After the war he committed himself to literature. His first postwar book, La Dernière Brigade, drew on his wartime experience, but his real breakthrough came with Les Grandes Familles, the opening volume of the cycle also known as La fin des hommes. It won the Prix Goncourt in 1948. Readers found a writer who could be sharp without being stiff, and who understood how money, class, sex, and ambition can quietly wreck a family.
Many readers now meet Druon through The Iron King and the rest of The Accursed Kings. These novels follow the last Capetian kings, their rivals, and the slow slide toward the Hundred Years' War. What people tend to like is not just the history, but the pace, the scheming, and the way Druon makes dynastic politics feel immediate. Books like The Strangled Queen and The Royal Succession are full of legal traps, family grudges, and sudden reversals, while still staying easy to follow. The series was adapted for television twice, first in 1972 and again in 2005.
He didn't only write about crowns and ministers. Tistou is a children's story about a boy whose gift for growing flowers turns into a quiet argument for kindness and peace. In The History of Paris, he stepped back from fiction and told the story of the city from Roman times to Saint Louis. That mix, harsh political fiction on one hand, gentle fable and historical narrative on the other, says a lot about his range.

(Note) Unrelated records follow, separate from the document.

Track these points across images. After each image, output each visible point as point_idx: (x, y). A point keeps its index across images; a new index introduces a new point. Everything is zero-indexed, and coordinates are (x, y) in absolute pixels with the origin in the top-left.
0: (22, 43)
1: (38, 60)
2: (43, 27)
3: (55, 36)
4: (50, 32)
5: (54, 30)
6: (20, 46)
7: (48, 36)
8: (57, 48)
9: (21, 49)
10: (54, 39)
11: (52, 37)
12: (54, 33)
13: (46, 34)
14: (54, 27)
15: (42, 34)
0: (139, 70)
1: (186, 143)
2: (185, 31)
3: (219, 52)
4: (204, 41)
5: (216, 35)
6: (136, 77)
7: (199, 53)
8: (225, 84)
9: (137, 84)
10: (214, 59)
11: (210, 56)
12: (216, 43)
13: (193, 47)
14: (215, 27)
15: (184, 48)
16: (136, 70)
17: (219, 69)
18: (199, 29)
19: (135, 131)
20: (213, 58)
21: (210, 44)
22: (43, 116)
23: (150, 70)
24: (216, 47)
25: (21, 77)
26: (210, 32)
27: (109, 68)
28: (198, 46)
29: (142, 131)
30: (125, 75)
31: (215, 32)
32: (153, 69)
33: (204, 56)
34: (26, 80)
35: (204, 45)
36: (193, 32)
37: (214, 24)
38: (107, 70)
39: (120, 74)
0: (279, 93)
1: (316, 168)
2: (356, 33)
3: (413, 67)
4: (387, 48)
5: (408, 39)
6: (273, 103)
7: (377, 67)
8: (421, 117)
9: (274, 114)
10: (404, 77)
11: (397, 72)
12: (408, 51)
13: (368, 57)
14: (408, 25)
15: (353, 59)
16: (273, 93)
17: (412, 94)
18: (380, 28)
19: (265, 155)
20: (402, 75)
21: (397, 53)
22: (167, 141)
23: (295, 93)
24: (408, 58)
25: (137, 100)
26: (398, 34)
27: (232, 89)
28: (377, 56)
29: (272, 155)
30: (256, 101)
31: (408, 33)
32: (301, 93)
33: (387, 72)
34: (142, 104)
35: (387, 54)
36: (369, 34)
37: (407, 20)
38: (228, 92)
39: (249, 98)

He didn't stay in one lane.
Druon was elected to the Académie française in 1966 and served as its perpetual secretary from 1985 to 1999. He was also France's minister of cultural affairs in 1973 and 1974, and later a deputy for Paris from 1978 to 1981. He wrote essays as well as novels, and he cared deeply about history, language, and the way public institutions shape national life. He died in Paris on April 14, 2009, leaving behind work that moves easily from interwar boardrooms to medieval courts to a child's flower-filled imagination.